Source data
>>>

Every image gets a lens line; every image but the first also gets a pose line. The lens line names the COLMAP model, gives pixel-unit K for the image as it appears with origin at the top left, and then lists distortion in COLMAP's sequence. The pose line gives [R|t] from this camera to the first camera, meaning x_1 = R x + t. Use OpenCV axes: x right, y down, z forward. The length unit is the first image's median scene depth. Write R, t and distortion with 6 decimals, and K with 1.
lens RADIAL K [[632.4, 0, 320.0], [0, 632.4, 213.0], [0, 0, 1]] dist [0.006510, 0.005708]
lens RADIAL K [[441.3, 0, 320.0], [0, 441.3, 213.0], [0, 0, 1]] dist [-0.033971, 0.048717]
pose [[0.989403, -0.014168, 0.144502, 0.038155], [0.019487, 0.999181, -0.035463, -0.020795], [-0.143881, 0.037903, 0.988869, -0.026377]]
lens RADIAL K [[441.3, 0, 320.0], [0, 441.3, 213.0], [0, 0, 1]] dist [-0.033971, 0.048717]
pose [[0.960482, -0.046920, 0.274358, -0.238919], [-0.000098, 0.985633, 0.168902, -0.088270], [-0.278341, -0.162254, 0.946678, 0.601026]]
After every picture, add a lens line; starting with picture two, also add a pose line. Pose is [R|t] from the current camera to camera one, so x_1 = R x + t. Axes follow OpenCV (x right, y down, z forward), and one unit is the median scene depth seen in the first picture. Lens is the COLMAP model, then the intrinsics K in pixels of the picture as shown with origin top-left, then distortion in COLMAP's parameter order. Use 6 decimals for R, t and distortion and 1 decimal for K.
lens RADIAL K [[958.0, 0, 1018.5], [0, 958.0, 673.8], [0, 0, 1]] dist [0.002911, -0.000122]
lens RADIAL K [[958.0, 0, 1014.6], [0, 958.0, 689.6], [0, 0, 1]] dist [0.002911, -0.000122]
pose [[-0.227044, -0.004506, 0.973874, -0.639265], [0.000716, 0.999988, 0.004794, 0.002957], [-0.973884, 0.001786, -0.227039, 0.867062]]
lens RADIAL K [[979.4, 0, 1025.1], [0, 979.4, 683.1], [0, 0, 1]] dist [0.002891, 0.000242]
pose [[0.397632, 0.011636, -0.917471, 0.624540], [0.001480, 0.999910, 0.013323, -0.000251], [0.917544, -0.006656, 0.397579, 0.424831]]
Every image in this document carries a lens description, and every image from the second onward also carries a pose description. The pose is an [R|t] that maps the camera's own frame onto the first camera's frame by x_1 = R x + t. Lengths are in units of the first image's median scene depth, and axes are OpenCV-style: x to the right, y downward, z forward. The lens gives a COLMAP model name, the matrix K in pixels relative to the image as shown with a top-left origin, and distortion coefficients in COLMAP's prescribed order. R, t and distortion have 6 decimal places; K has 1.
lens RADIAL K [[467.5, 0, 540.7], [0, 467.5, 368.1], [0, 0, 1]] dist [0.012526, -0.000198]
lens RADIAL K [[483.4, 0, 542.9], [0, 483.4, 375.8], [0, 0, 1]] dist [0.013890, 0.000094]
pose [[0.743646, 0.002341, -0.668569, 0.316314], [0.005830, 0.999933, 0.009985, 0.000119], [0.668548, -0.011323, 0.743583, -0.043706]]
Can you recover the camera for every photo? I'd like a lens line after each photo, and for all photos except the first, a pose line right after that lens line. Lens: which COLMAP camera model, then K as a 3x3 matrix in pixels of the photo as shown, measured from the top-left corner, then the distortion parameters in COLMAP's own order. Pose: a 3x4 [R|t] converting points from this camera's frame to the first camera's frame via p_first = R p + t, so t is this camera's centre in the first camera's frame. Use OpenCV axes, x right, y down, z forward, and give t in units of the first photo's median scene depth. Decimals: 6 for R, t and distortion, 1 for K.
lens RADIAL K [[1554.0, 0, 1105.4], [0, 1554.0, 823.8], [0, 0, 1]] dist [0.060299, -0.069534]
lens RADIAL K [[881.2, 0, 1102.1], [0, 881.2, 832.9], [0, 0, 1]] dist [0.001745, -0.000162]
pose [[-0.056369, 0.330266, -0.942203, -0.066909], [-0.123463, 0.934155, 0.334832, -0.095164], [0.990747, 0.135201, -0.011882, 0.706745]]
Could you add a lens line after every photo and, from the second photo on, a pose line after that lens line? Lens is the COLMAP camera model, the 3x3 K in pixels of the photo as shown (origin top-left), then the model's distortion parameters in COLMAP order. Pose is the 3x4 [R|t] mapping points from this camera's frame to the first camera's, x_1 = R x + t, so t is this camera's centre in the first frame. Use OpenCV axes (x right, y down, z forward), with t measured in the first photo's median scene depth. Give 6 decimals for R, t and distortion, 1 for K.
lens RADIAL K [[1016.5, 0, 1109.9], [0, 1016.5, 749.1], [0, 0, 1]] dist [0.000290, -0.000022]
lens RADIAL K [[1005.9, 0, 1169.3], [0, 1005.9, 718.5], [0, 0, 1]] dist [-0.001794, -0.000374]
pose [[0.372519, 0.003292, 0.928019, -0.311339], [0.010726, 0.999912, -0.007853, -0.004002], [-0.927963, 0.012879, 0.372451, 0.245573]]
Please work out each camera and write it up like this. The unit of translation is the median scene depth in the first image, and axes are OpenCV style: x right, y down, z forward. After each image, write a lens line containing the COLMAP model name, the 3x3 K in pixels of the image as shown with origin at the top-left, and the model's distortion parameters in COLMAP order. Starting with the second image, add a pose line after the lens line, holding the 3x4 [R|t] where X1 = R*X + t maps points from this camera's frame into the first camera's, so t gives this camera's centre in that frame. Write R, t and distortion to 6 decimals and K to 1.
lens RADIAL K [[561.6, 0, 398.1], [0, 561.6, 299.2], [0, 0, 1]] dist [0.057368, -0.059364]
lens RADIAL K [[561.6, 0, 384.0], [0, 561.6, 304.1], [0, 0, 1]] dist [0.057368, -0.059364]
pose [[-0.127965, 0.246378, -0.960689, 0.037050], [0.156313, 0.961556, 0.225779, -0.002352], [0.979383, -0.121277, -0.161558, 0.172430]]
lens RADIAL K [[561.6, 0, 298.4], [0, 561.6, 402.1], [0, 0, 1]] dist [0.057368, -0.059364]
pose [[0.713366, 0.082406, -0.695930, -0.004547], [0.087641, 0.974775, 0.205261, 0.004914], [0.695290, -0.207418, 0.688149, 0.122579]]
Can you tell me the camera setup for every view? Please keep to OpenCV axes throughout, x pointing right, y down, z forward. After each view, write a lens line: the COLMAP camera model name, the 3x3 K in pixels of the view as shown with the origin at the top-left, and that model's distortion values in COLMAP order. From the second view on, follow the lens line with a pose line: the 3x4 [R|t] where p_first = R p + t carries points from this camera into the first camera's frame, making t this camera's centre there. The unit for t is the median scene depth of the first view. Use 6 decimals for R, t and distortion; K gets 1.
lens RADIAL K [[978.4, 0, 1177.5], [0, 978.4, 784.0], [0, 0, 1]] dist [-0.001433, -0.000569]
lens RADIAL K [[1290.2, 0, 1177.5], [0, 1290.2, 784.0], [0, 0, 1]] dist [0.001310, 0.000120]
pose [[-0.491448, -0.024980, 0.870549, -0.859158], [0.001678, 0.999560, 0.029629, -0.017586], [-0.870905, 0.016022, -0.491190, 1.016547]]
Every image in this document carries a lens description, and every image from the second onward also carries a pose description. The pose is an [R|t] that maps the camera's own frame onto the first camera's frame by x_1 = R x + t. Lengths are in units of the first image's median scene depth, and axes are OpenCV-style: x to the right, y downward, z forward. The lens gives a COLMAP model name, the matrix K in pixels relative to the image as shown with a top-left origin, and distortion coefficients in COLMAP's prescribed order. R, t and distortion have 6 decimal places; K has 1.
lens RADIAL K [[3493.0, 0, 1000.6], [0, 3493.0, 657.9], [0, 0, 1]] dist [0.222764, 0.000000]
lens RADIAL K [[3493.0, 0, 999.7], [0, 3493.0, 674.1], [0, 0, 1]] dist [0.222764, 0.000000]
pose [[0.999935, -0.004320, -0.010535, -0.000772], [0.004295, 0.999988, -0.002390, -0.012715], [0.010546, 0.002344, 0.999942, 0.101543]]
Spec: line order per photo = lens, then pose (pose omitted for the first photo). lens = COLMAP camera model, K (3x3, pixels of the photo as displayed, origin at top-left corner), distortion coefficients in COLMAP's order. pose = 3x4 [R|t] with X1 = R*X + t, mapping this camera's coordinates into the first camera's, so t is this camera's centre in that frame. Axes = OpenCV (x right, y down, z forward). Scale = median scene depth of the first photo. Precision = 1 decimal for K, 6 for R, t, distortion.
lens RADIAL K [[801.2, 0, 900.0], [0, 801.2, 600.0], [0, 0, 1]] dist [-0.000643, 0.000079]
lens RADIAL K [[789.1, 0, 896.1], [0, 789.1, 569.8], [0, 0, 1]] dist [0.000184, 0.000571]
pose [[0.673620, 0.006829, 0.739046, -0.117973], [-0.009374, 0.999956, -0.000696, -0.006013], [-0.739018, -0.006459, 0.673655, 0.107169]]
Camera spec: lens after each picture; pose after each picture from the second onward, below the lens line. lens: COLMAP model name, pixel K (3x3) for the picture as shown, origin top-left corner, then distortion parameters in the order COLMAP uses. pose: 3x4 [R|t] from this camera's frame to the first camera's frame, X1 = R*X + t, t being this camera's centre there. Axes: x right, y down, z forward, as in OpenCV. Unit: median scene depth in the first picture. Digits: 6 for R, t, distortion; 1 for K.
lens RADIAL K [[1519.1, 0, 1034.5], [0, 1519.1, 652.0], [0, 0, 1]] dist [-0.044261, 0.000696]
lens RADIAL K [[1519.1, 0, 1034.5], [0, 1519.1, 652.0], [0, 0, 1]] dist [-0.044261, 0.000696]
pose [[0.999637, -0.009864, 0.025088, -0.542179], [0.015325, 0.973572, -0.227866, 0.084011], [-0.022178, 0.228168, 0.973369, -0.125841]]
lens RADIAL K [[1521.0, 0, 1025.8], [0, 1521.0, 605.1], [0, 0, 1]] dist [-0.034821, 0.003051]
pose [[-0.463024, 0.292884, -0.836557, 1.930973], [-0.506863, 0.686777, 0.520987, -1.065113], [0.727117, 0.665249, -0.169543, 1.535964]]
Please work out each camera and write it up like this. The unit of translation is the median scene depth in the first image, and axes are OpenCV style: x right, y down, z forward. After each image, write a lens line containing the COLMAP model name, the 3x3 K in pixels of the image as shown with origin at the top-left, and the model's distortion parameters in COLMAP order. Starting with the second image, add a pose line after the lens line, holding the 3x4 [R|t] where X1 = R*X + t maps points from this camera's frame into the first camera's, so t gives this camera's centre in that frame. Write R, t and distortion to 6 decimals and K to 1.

<<<

Task prompt
Pull out everything from the line containing "Can you tell" down to the line containing "0.016022, -0.491190, 1.016547]]", including both of those lines, and reproduce them word for word.

Response to the task
Can you tell me the camera setup for every view? Please keep to OpenCV axes throughout, x pointing right, y down, z forward. After each view, write a lens line: the COLMAP camera model name, the 3x3 K in pixels of the view as shown with the origin at the top-left, and that model's distortion values in COLMAP order. From the second view on, follow the lens line with a pose line: the 3x4 [R|t] where p_first = R p + t carries points from this camera into the first camera's frame, making t this camera's centre there. The unit for t is the median scene depth of the first view. Use 6 decimals for R, t and distortion; K gets 1.
lens RADIAL K [[978.4, 0, 1177.5], [0, 978.4, 784.0], [0, 0, 1]] dist [-0.001433, -0.000569]
lens RADIAL K [[1290.2, 0, 1177.5], [0, 1290.2, 784.0], [0, 0, 1]] dist [0.001310, 0.000120]
pose [[-0.491448, -0.024980, 0.870549, -0.859158], [0.001678, 0.999560, 0.029629, -0.017586], [-0.870905, 0.016022, -0.491190, 1.016547]]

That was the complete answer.